» Tarefas propostas
• 1. Traduza para o inglês esta frase do texto sobre a busca de casos de hanseníase: "As pessoas com algum sintoma aparente foram encaminhadas ao PSF Vila Olinda para exame mais minucioso."
• 2. Segundo o texto sobre a busca de casos de hanseníase, para que os dados do levantamento serão apresentados ao Ministério da Saúde? Explique em uma a três frases.
• 3. De acordo com o texto sobre a busca de casos de hanseníase, em quantos sábados consecutivos o projeto foi desenvolvido?

» Texto de leitura
....................

Cerca de dez mil moradores da região do Parque Universitário foram
examinados pela equipe de enfermeiros que concluíram no sábado (1º) o processo
de busca ativa de casos de hanseníase na região do Parque Universitário. O
projeto de ações inovadoras foi desenvolvido por uma equipe de 40 enfermeiros,
além de técnicos de enfermagem e Agentes Comunitários de Saúde ACS, em 12
sábados consecutivos.
Camila Aoki Reinas enfermeira responsável pelo Programa de
Hanseníase e Tuberculose do Município conta que os profissionais foram
divididos em duplas para fazer as visitas domiciliares. Elas levaram
informações sobre a doença às famílias. O exame de pele foi feito em todos os
moradores dos bairros Parque Universitário, Pedra 90, Vila Olinda, Ana Carla,
Tancredo Neves e Rui Barbosa.
As pessoas com algum sintoma aparente foram encaminhadas ao PSF
Vila Olinda para exame mais minucioso. Para aquelas em que se constatou
suspeita do doença foram marcadas consultas com médico especialista no Centro
de Referência em Hanseníase para obter um diagnóstico. Camila Reinas explica
que a partir daí, as pessoas com casos confirmados dão início ao tratamento. E
o acompanhamento desses pacientes é feito na unidade básica em que recebe
assistência.
Incidência na região
O trabalho de busca ativa naquela região já resultou em 13 casos
de hanseníase confirmados, 8 pessoas aguardando resultado de exames de biópsia
e outros 80 pacientes que vão consultar com médico especialista. Camila Reinas
alerta que esses números podem aumentar com o do levantamento total da ação que
deve ser concluído dentro de uma semana. Ela explica que os dados vão ser
apresentados ao Ministério de Saúde MS para inclusão no sistema Formsus. A
expectativa é obter mais recursos federais para investir no programa.

....................

» Material fornecido
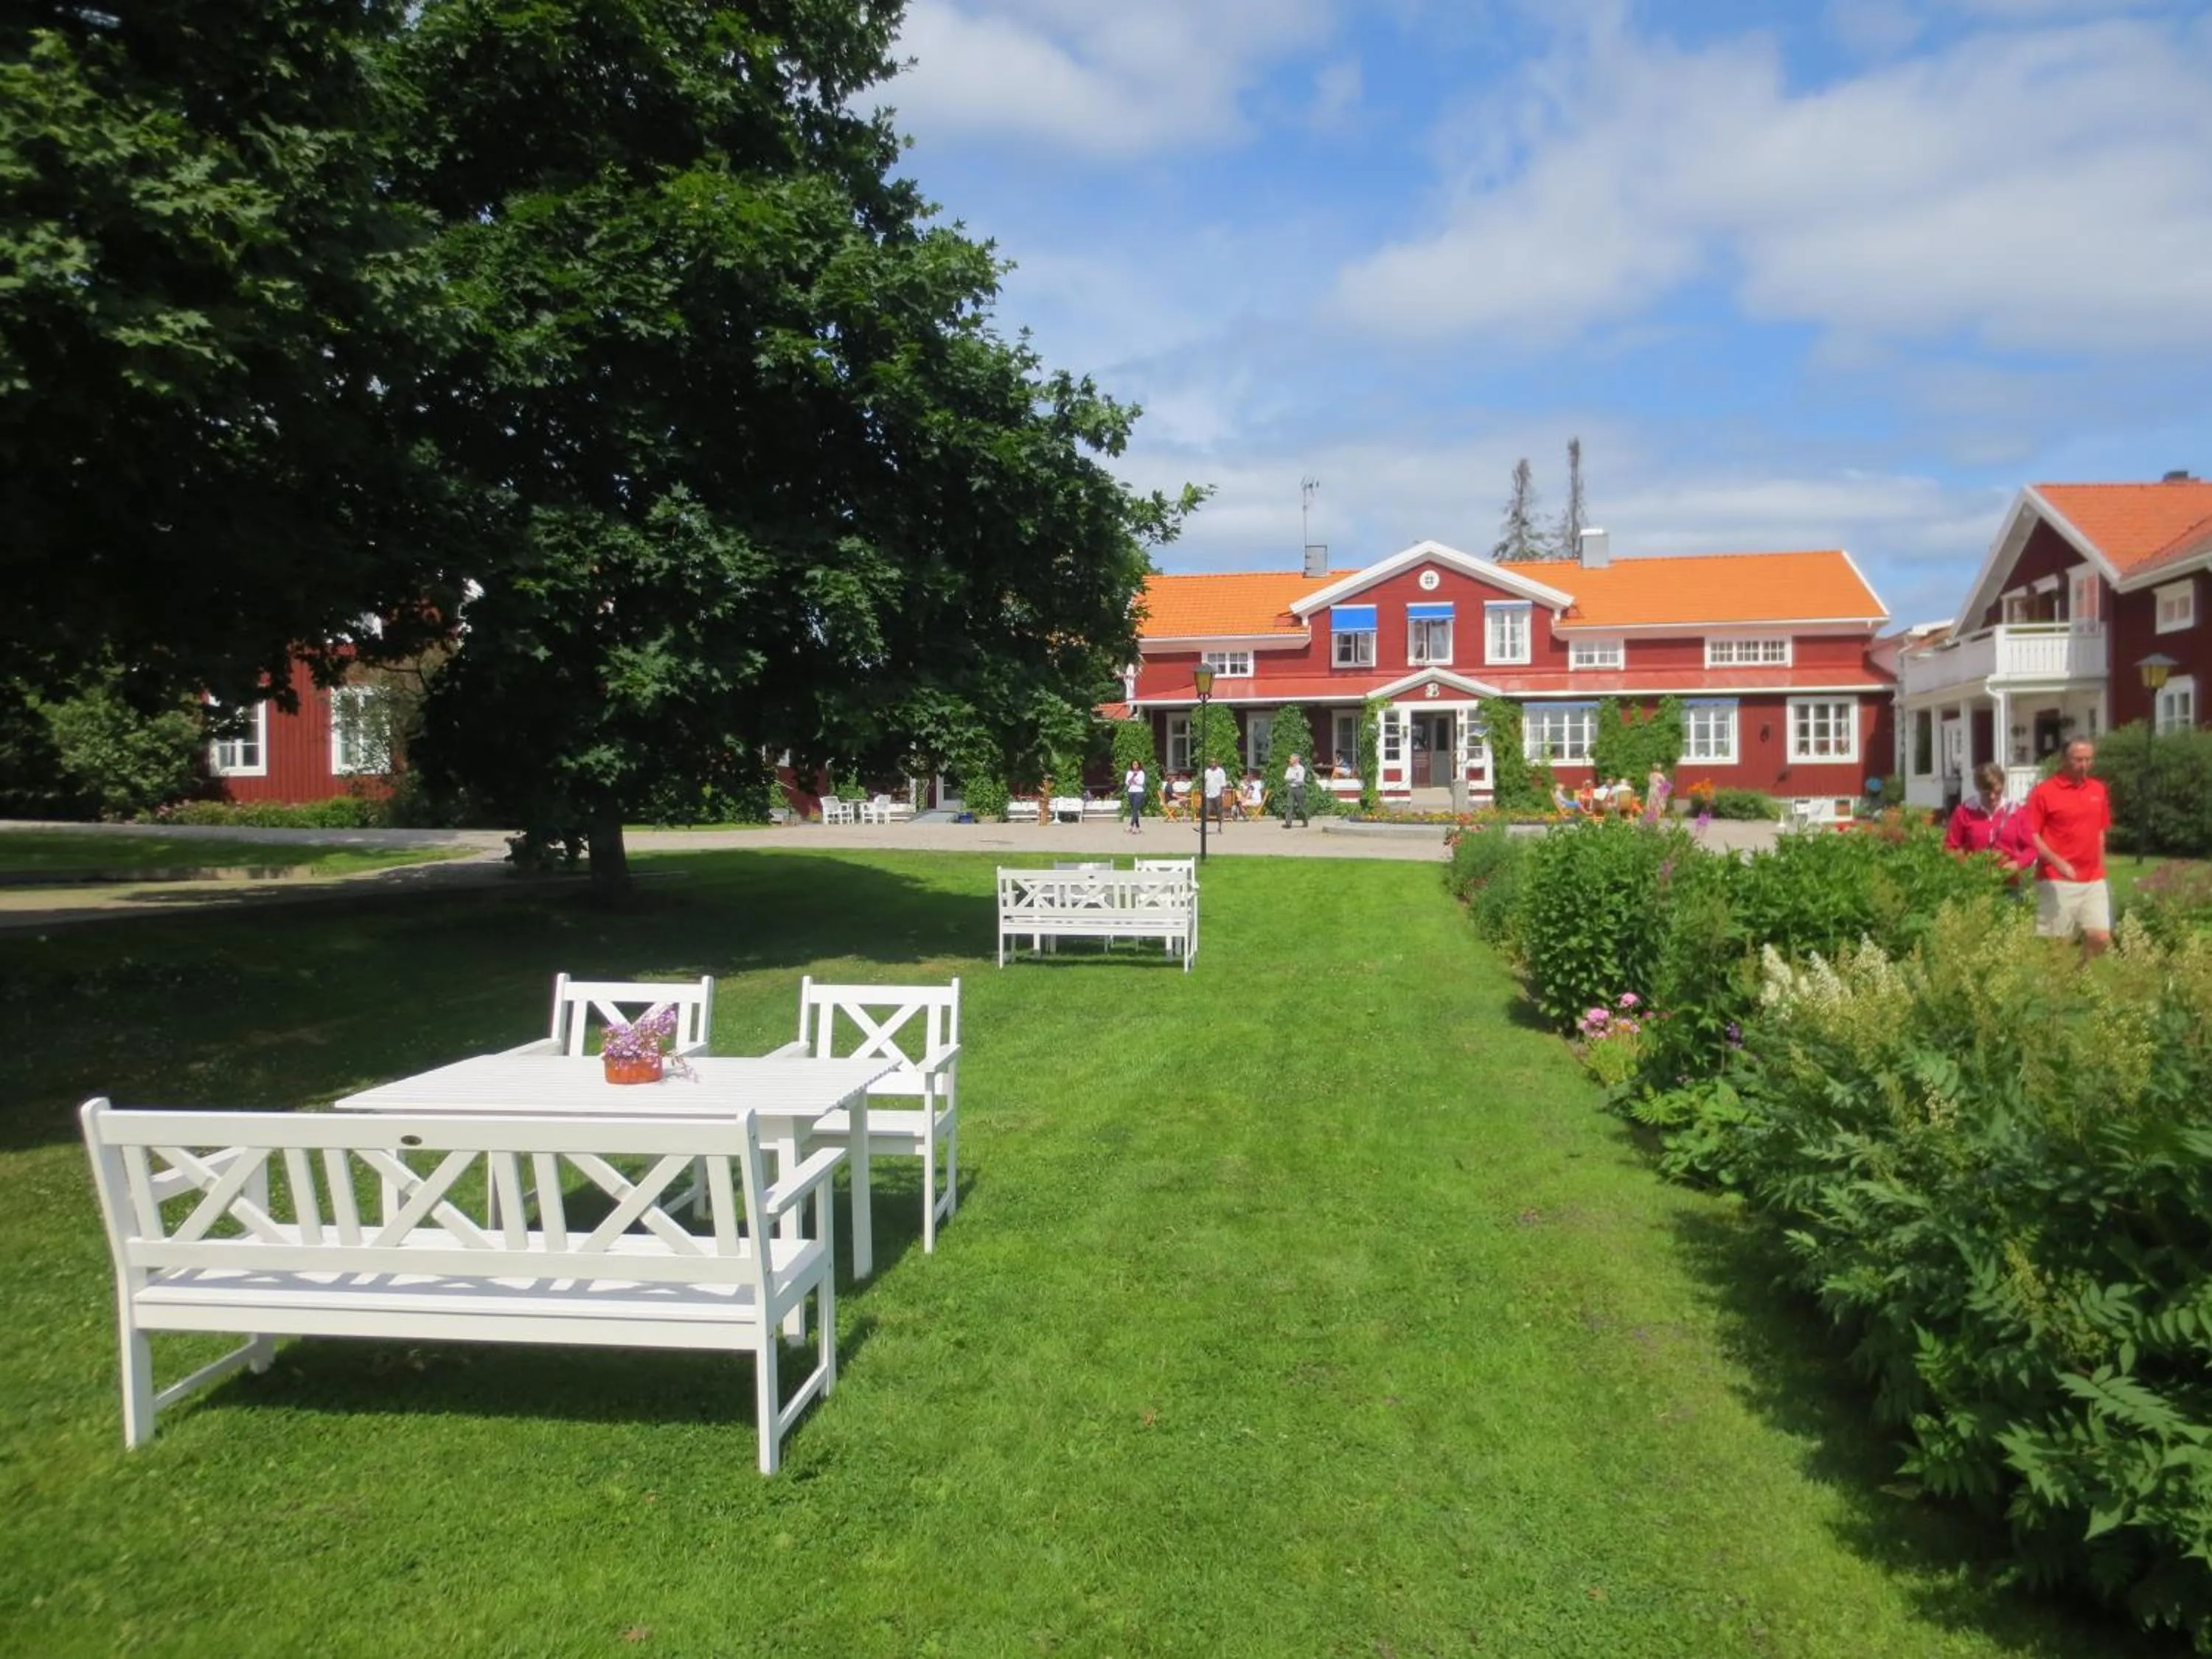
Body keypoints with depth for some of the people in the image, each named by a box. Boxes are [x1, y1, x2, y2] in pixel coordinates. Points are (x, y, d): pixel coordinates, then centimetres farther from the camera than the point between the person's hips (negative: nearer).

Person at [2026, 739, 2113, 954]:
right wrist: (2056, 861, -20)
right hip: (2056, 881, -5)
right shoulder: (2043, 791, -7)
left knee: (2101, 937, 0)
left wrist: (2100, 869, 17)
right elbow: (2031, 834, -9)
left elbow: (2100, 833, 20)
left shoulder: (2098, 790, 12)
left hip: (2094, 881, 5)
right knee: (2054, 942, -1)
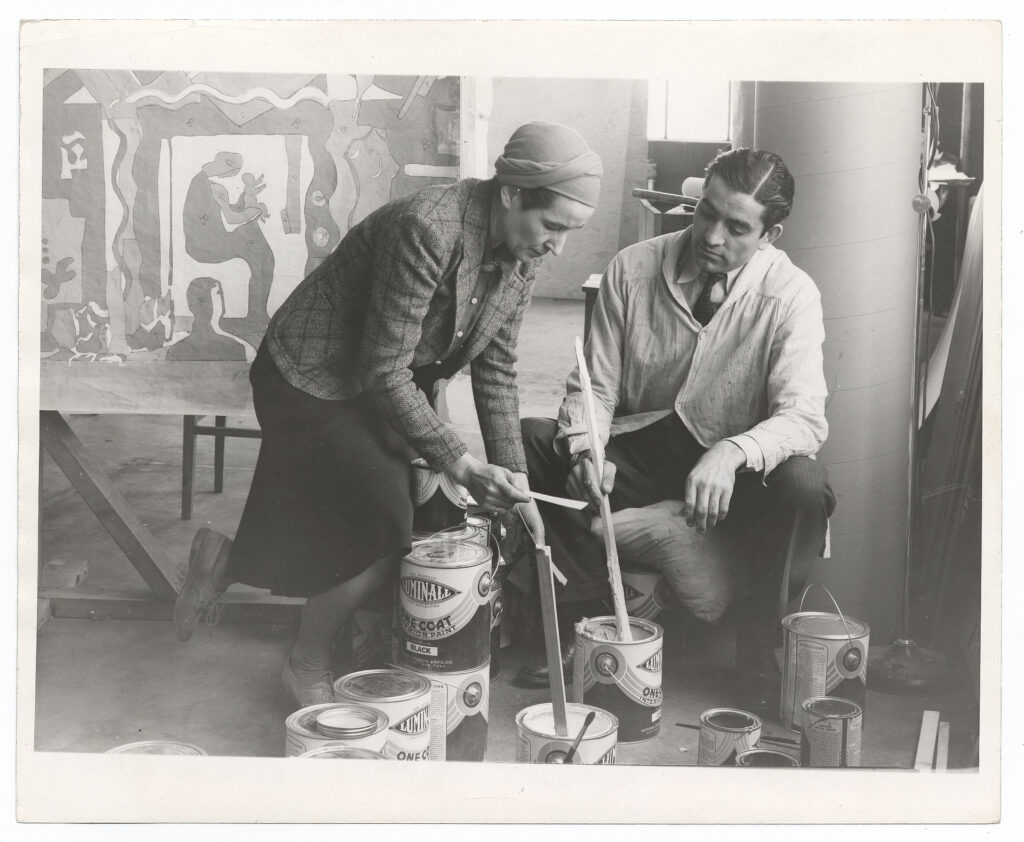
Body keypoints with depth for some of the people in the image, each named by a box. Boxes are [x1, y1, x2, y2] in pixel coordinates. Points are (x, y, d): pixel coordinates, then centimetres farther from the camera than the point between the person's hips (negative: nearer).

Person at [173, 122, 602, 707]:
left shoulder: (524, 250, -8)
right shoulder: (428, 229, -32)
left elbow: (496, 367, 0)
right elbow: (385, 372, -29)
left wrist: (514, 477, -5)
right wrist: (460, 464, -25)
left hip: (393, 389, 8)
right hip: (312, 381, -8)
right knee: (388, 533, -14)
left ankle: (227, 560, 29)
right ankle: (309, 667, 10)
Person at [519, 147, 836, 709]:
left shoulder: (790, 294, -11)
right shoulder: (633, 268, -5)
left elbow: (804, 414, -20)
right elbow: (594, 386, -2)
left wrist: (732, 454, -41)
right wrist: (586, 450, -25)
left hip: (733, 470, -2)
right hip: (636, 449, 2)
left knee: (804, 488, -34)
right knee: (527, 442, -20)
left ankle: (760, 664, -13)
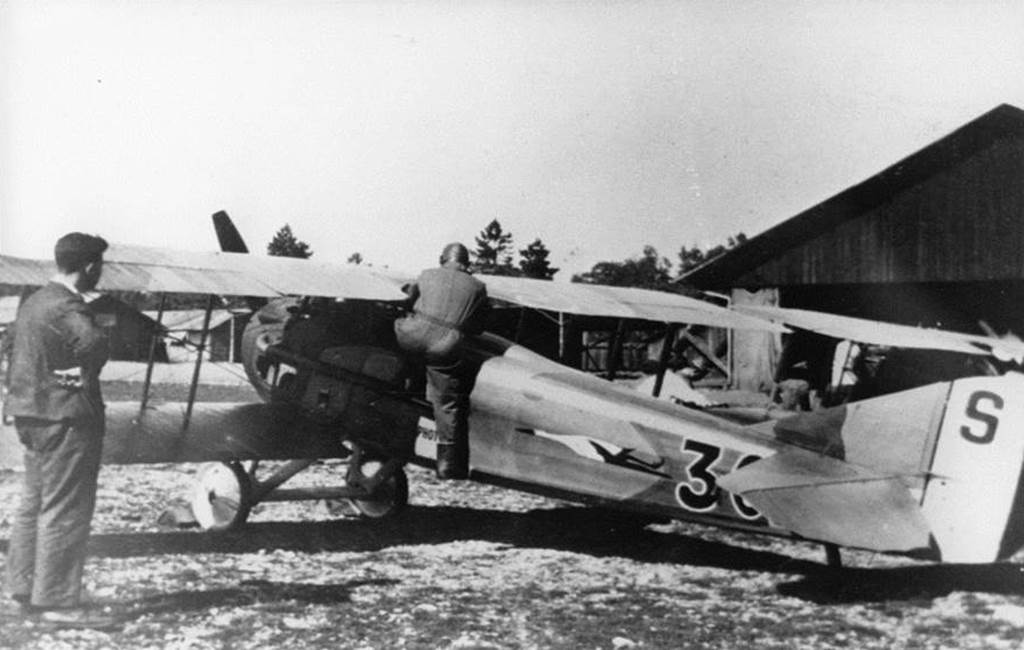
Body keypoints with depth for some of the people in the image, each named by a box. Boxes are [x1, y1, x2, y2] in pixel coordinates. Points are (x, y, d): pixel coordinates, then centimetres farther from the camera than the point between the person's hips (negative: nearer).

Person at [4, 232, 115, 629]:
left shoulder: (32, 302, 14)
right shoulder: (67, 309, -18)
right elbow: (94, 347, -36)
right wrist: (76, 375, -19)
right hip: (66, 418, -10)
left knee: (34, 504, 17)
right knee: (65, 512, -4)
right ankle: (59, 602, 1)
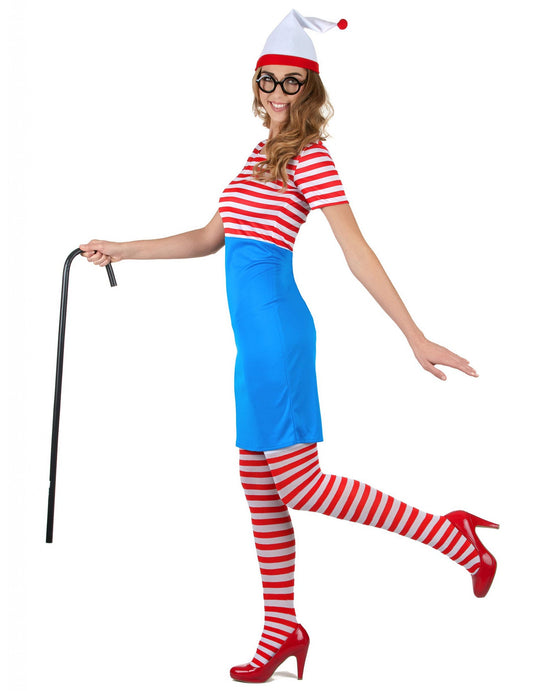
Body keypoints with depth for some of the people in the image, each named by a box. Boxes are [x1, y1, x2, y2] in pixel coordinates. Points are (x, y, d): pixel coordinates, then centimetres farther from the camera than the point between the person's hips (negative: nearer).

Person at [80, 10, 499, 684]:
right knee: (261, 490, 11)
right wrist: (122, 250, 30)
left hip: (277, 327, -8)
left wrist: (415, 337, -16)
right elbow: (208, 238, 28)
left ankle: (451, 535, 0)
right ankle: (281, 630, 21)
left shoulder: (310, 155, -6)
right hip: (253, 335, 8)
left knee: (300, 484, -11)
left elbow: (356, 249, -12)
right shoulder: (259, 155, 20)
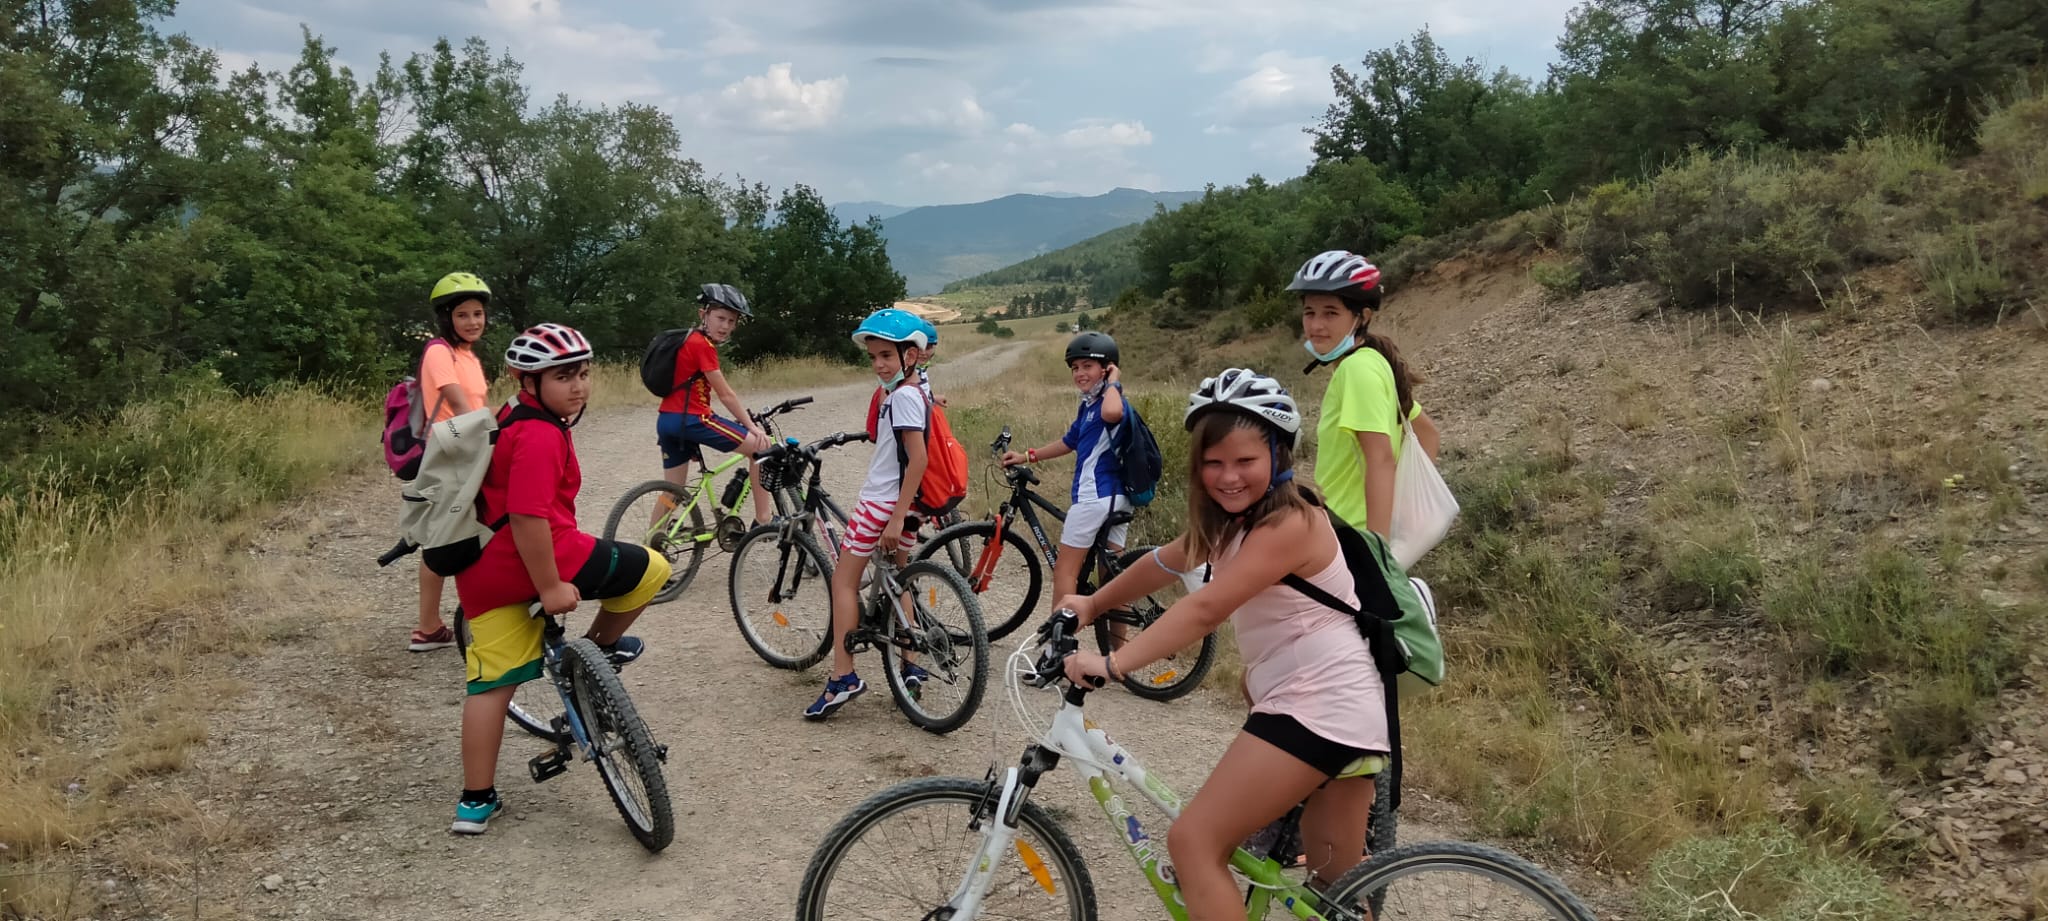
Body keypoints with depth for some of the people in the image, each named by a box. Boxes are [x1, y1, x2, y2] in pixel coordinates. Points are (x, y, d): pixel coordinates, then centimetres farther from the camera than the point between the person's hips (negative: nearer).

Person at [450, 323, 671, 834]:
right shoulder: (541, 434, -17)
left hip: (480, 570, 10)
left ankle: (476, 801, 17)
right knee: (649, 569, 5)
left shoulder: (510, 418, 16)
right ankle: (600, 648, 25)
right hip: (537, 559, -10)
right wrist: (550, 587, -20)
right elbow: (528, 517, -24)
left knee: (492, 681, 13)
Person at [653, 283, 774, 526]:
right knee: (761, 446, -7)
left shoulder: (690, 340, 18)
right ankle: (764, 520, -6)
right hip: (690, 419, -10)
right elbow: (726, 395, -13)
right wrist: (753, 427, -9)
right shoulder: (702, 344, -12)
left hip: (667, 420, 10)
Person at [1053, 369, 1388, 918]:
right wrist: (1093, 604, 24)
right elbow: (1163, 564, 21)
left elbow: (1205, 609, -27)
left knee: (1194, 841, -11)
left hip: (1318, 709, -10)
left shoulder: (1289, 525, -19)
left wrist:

....................

» Respostas esperadas
• 1. People with any apparent symptom were referred to PSF Vila Olinda for a more thorough examination.

• 2. Os dados serão apresentados ao Ministério da Saúde para inclusão no sistema Formsus. A expectativa é obter mais recursos federais para investir no programa.

• 3. Em 12 sábados consecutivos.